I climbed quickly to keep up with the easy lope of my guide, and was breathless when we reached the ridgeline. We were at the margin of a neglected dirt road. It ran rocky and rutted, weed-grown in places, along the ridge farther than I could see in either direction. The wolf dog didn’t linger; he turned east and trotted along the road quite confidently, as if this place belonged to him. He no longer had any need to keep to the shelter of shrubs. Nor did he distance himself from me. Once he even brushed, ever so fleetingly, against the left side of my jeans, almost as a domestic dog walks at heel.

We must have gone for a mile or so when we came to the stone foundation and stark chimney of an old house. The tall stack stood silhouetted against the pale sky, a sentinel beside the road. There were a few charred remnants, but all else had been reduced to ash and blown away by the wind. The same wind had blown the seeds of wild grasses into this carcass.

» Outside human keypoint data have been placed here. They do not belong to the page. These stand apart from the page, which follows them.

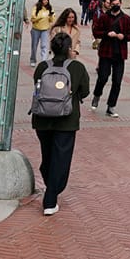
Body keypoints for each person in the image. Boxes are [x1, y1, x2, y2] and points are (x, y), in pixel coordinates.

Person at [31, 31, 89, 216]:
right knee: (61, 158)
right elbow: (85, 91)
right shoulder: (77, 68)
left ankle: (51, 186)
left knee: (47, 155)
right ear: (69, 49)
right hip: (66, 120)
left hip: (42, 119)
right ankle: (50, 198)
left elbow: (37, 86)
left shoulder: (42, 66)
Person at [91, 0, 130, 118]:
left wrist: (124, 37)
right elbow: (96, 31)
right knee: (103, 77)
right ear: (110, 4)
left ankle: (111, 106)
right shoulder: (105, 17)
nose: (115, 6)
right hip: (106, 52)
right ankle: (97, 95)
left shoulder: (126, 19)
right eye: (113, 4)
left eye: (117, 4)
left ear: (121, 4)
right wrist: (106, 34)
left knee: (117, 81)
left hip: (119, 54)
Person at [27, 0, 56, 66]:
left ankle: (44, 61)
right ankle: (33, 59)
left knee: (44, 46)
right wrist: (42, 16)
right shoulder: (36, 7)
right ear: (41, 0)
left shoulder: (49, 8)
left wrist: (51, 16)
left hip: (45, 29)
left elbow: (52, 19)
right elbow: (33, 18)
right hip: (36, 29)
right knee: (34, 46)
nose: (46, 1)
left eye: (47, 0)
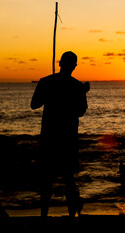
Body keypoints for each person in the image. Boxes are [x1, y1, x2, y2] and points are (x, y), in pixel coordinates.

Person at [31, 51, 89, 220]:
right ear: (74, 66)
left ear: (60, 63)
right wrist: (82, 93)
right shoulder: (78, 86)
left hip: (49, 137)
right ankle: (71, 218)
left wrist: (49, 93)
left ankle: (44, 217)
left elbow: (34, 104)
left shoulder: (46, 82)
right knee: (68, 179)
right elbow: (80, 112)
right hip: (68, 139)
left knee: (47, 181)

Watered by spring rains, the seeds had germinated, and weeds had sprouted in the space beneath the vanished floor, turned as golden as a field of wheat or oats, and dropped in turn their seeds for another season.

The hot breeze had covered me with fine dust, and rivulets of sweat left trails down my dirty face and trickled into the hollow between the inward ends of my clavicles. The dampness cooled me. I sat on the top of the rock foundation to rest and eat my apple, and the wolf dog circled the house, sniffed the shrubs and marked his territory. Then he walked quite decorously through the space that had once been the doorway, evidence, perhaps, of a habit of long-standing, something that did not vanish as lightly on the wind as the ashes had. He walked about with his nose close to the ground, sniffing, searching, whimpering occasionally, and finally he went to the stone hearth, raised his head and howled as if he were calling to someone absent but not far away. No reply came but the soft voice of the wind, and the dog lay down there on the hearth with his fine, slim muzzle between his graceful paws, ashen gray coat where ashes once had been. He gazed at me with a look that told me all I needed to know of whence he came and what he sought when he visited our house.

I climbed the ridge to his lair from time to time and wondered whether he might ever grow thirsty enough or wanting enough in the parched season of the Santa Anas to breach the space that separated us, walk through our door and lie upon our hearth. Perhaps such trust was too much to ask of him. He was an elegant recluse, and could not rejoin the world of man except to be my host in his own familiar place.